Environment Variables

resolveAuth checks these environment variables when no explicit options are provided:

Variable Description
GPC_SERVICE_ACCOUNT File path or raw JSON string of a service account key
GOOGLE_APPLICATION_CREDENTIALS Standard GCP credential path (also used by ADC)

Resolution Order

resolveAuth tries credentials in this order:

  1. serviceAccountJson option (inline JSON)
  2. serviceAccountPath option (file path)
  3. GPC_SERVICE_ACCOUNT environment variable
  4. GOOGLE_APPLICATION_CREDENTIALS environment variable
  5. Application Default Credentials

The first method that succeeds is used.

Token Caching

Access tokens are cached in memory and reused until they expire. This avoids redundant token requests when making multiple API calls.

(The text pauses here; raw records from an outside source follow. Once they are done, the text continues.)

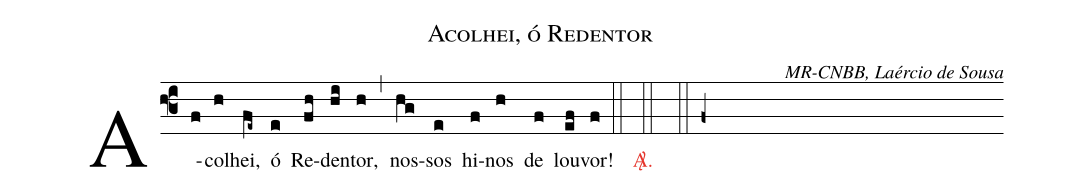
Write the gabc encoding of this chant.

name: Acolhei, ó Redentor;
commentary: MR-CNBB, Laércio de Sousa;
%%
(f3)

A(f)co(h)lhei,(fe~) ó(e) Re(fh)den(hi)tor,(h) (,) nos(hg)sos(e) hi(f)nos(h) de(f) lou(ef)vor!(f)

(::)

<c><sp>A/</sp>.</c>(::)

(::)

(f+)
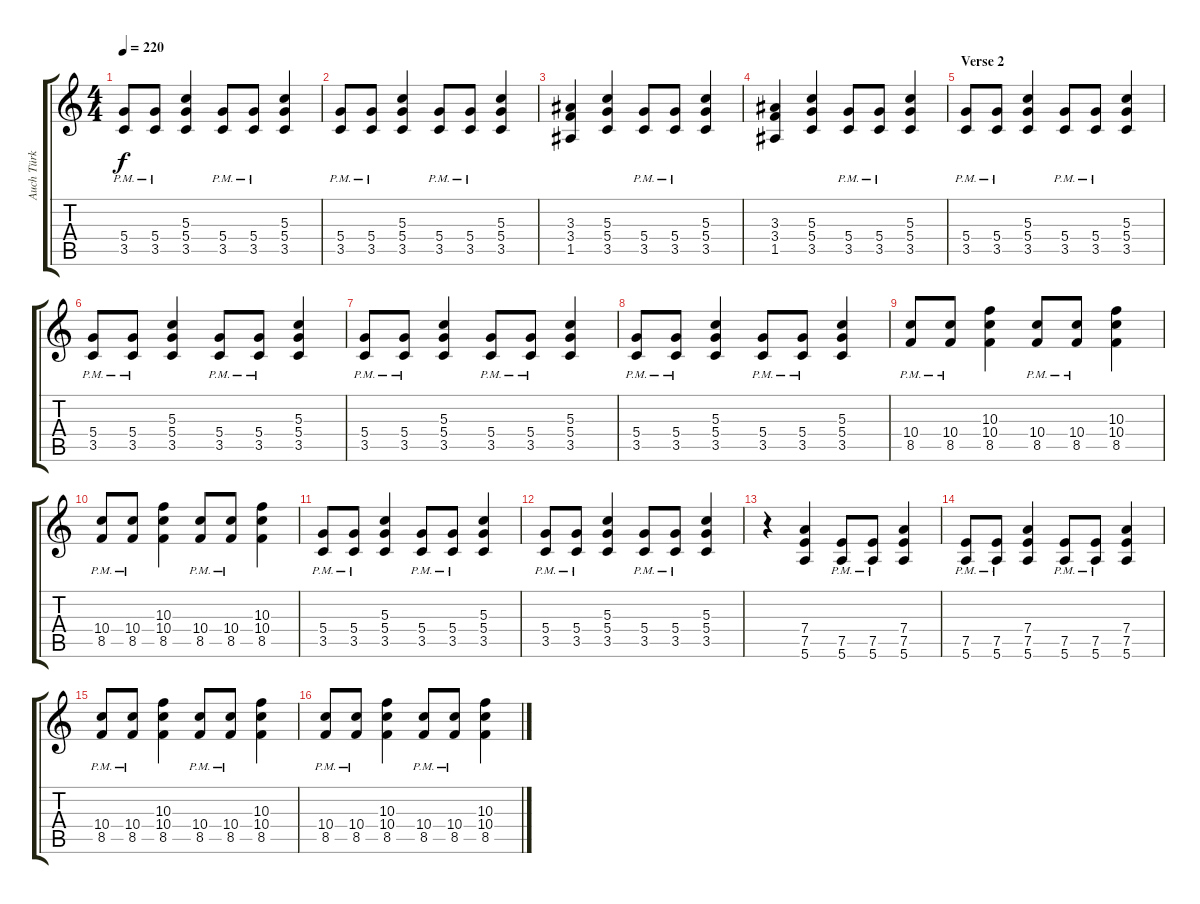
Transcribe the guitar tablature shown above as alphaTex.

To clear the cache manually:

import { clearTokenCache } from "@gpc-cli/auth";

clearTokenCache();

AuthClient Interface

Every auth method returns an AuthClient:

interface AuthClient {
  getAccessToken(): Promise<string>;
  getProjectId(): string | undefined;
  getClientEmail(): string;
}

This is the interface that @gpc-cli/api expects. You can also implement it yourself for custom auth flows:

import { createApiClient } from "@gpc-cli/api";

const client = createApiClient({
  auth: {
    async getAccessToken() {
      return fetchTokenFromVault();
    },
    getProjectId() {
      return "my-project";
    },
    getClientEmail() {
      return "custom@example.com";
    },
  },
});

Type Exports

import type { AuthOptions, AuthClient, ServiceAccountKey } from "@gpc-cli/auth";

Error Handling

Auth failures throw AuthError with a code and actionable suggestion:

import { AuthError } from "@gpc-cli/auth";

try {
  const auth = await resolveAuth();
} catch (error) {
  if (error instanceof AuthError) {
    console.error(error.code); // e.g. "AUTH_NO_CREDENTIALS"
    console.error(error.suggestion); // step-by-step fix
    console.error(error.toJSON()); // structured error object
  }
}

Error codes:

Code Meaning
AUTH_NO_CREDENTIALS No credentials found via any method
AUTH_INVALID_KEY Service account key is malformed or missing required fields
AUTH_TOKEN_FAILED Token generation failed (expired key, wrong permissions, network)
AUTH_FILE_NOT_FOUND Service account file path does not exist

Documentation

Licensing

Free to use. Source code is on GitHub at yasserstudio/gpc.